Concurrently, this newly fostered intellectual atmosphere was allowing for one faction of the progressivist ‘New Culture’ movement to flourish: the Chinese Communist Party (CCP). Chinese communism, with its anti-colonial and anti-imperialist streak, combined with a renewed sense of Chinese nationalism, and thereby provided an ideological alternative to ‘western style’ democracy that could underpin the nation’s conceptualisation of the future. The cultural renaissance that followed May Fourth served as a fertile breeding ground for what would later become known as ‘socialism with Chinese characteristics’; its cultural foundations gave rise to a burgeoning nationalism, but also a new cohort of Chinese radicals.

Furthermore, the revolutionary zeal inherent in the ‘spirit’ of May Fourth was invoked, embodied and reclaimed by Chinese students, activists and reformers throughout the 20th century. The prominent cultural critic Dai Jinhua has noted that May Fourth, “shaped the basic model for modern mass movements and for civic disobedience in the public sphere.” The model begins with students gathering in Tiananmen Square, they are joined by Beijing citizens, the movement reaches other cities, workers become involved, and thus a revolutionary scope is reached. Yet, when this model is faced with the response of the Chinese state, a core tension is revealed: students must be an embodiment of enlightened patriotism but remain in the classroom and not shout too loudly.

The Wusi ‘spirit’ has been appropriated and embodied by oppositional factions of Chinese political life on multiple occasions. For example, on May 4th 1989, a commemoration of the 70th anniversary of Wusi was held by the CCP inside The Great Hall of People in Tiananmen Square. Political competitors held a rival rally on the plaza, yet both camps claimed the Wusi ‘spirit’. One month later, the People’s Liberation Army massacred approximately several hundreds, if not thousands, of demonstrators in the same spot. In China, this event is referred to as “Liusi Yundong” or the “June Fourth Movement”, echoing May Fourth. During the 1989 Democracy Movement, many student demonstrators saw themselves as the heirs of the Wusi spirit.

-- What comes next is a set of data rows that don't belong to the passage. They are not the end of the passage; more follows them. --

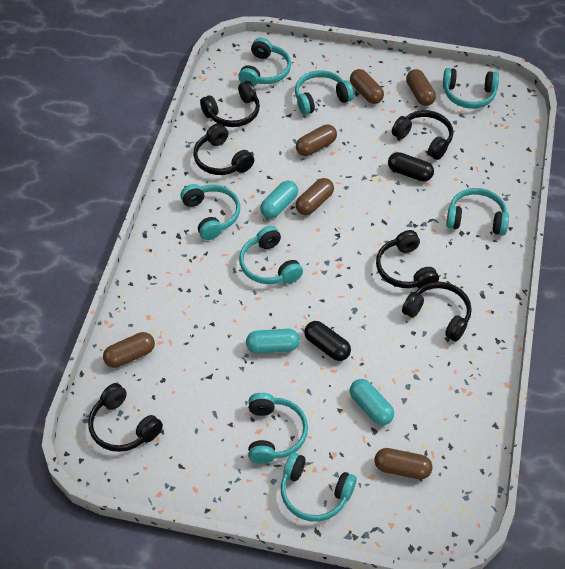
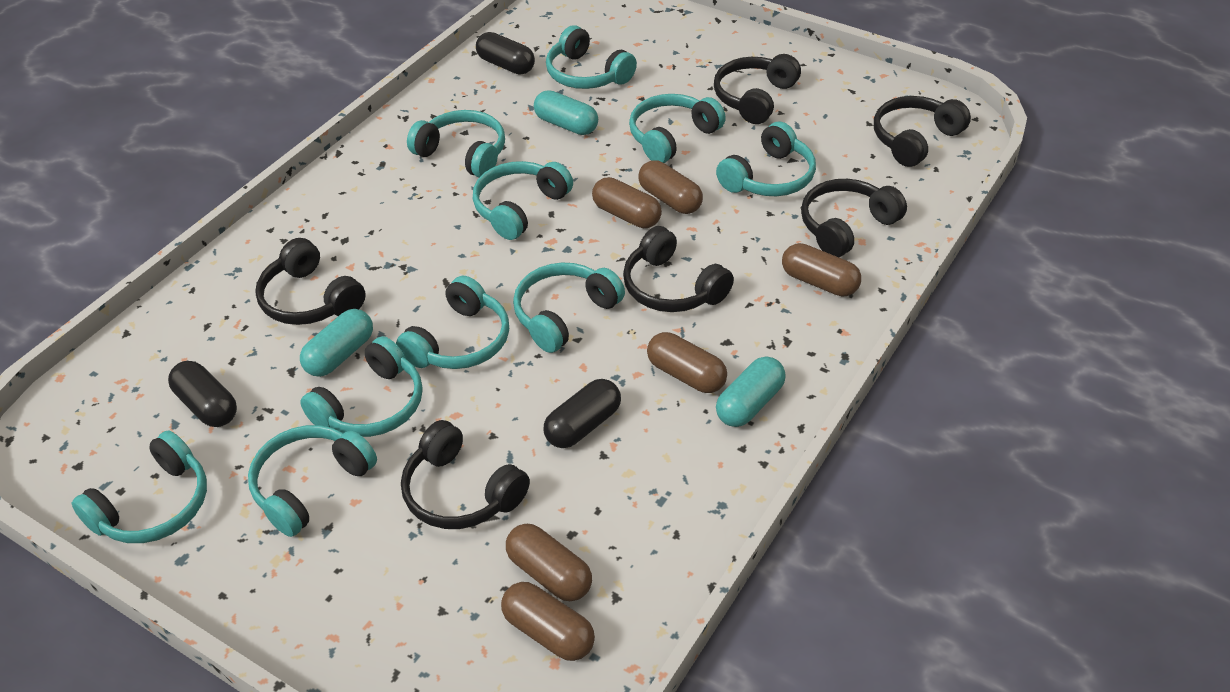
black capsule: [304,321,351,361] [388,152,434,182] = 2 -> [168,361,237,427] [476,32,535,74] [544,379,621,448] = 3
turquoise headphones: [180,184,240,240] [238,38,291,86] [239,226,303,284] [248,393,308,464] [281,453,357,521] [295,70,354,115] [443,68,499,108] [446,188,509,235] = 8 -> [72,431,207,543] [248,425,377,537] [300,336,423,437] [396,276,509,369] [407,110,505,178] [473,161,573,240] [513,263,625,353] [546,25,637,89] [629,94,726,163] [716,122,816,196] = 10

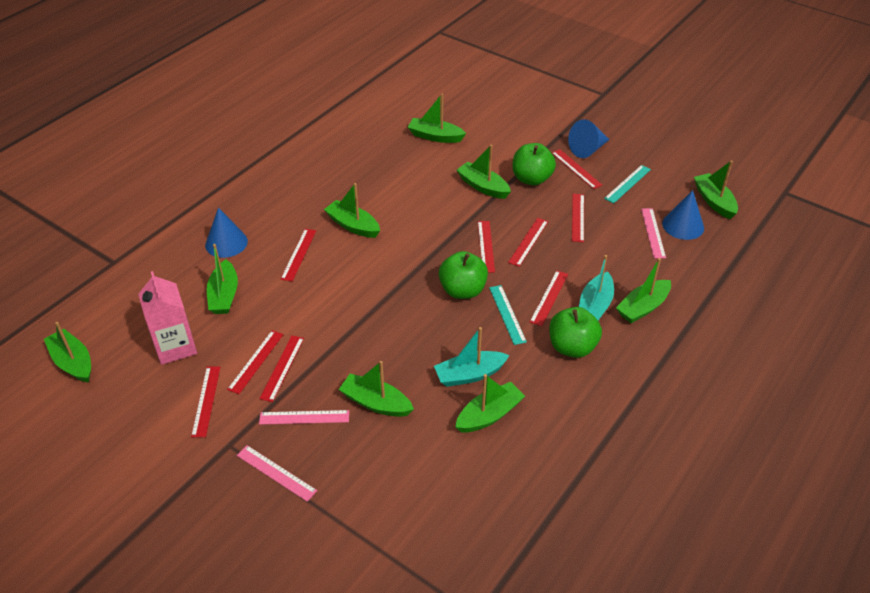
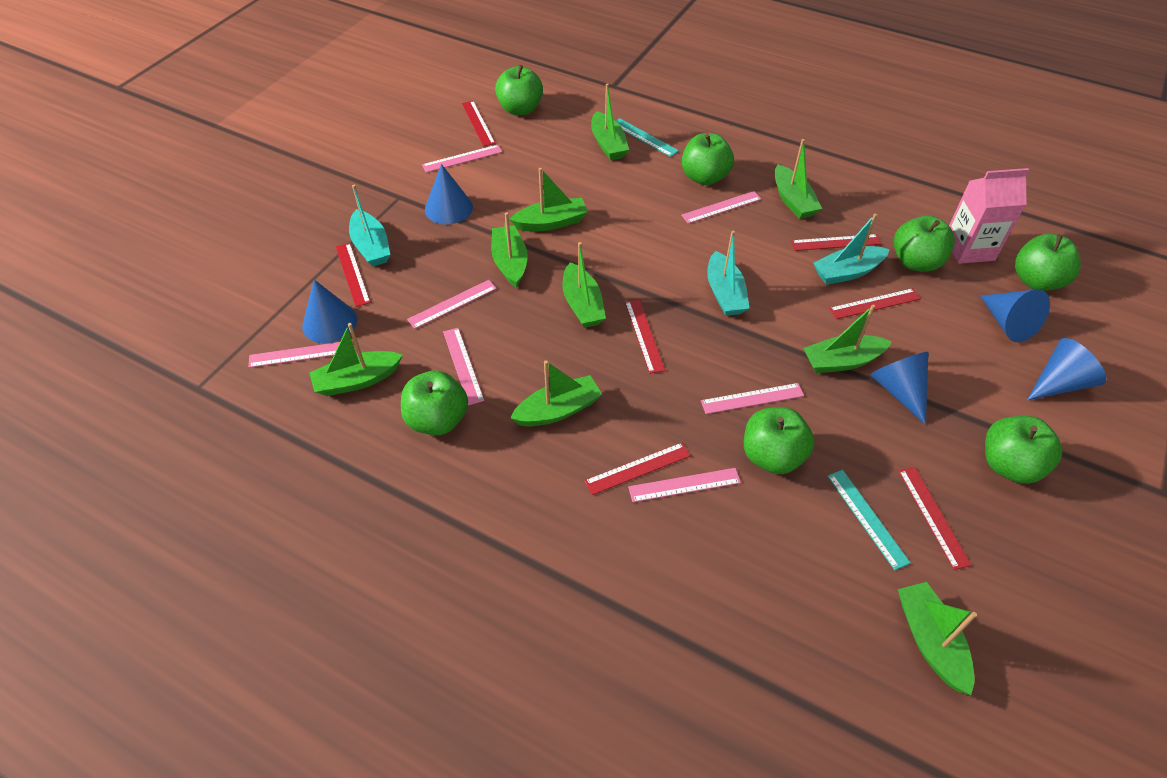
blue cone: [205,207,248,258] [568,119,610,158] [662,190,704,240] = 3 -> [302,280,357,343] [425,164,473,224] [870,352,928,425] [980,289,1050,342] [1027,338,1106,400] = 5
green apple: [439,251,488,299] [513,143,556,186] [549,307,602,358] = 3 -> [401,371,468,435] [495,65,543,115] [682,133,734,185] [744,407,815,474] [894,215,955,272] [985,416,1062,484] [1015,234,1081,291] = 7
pink ruler: [237,445,317,502] [259,410,349,425] [641,208,666,258] = 3 -> [249,342,340,368] [407,280,497,329] [422,145,502,173] [443,328,484,405] [628,468,741,502] [681,191,761,224] [701,383,804,414] = 7
red ruler: [191,367,220,437] [227,330,283,394] [260,335,304,402] [281,229,316,281] [478,221,495,273] [508,218,548,267] [530,270,568,326] [552,149,602,189] [572,194,584,242] = 9 -> [336,243,370,307] [462,101,496,147] [584,443,691,495] [625,299,665,374] [791,234,881,251] [829,288,921,319] [899,467,972,570] = 7
turquoise boat: [434,327,510,387] [579,255,614,320] = 2 -> [349,185,390,267] [707,231,750,316] [813,213,890,285] = 3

Western modernisation theory has for decades narrated the events of May Fourth as the beginning of an ascending liberalism in China. It is necessary to break out of this paradigm and see that the legacy and memory of May Fourth has functioned as a vehicle through which students, or protestors more generally, have voiced discontent at authorities within China’s revolutionary, enterprising and brutal 20th century political landscape.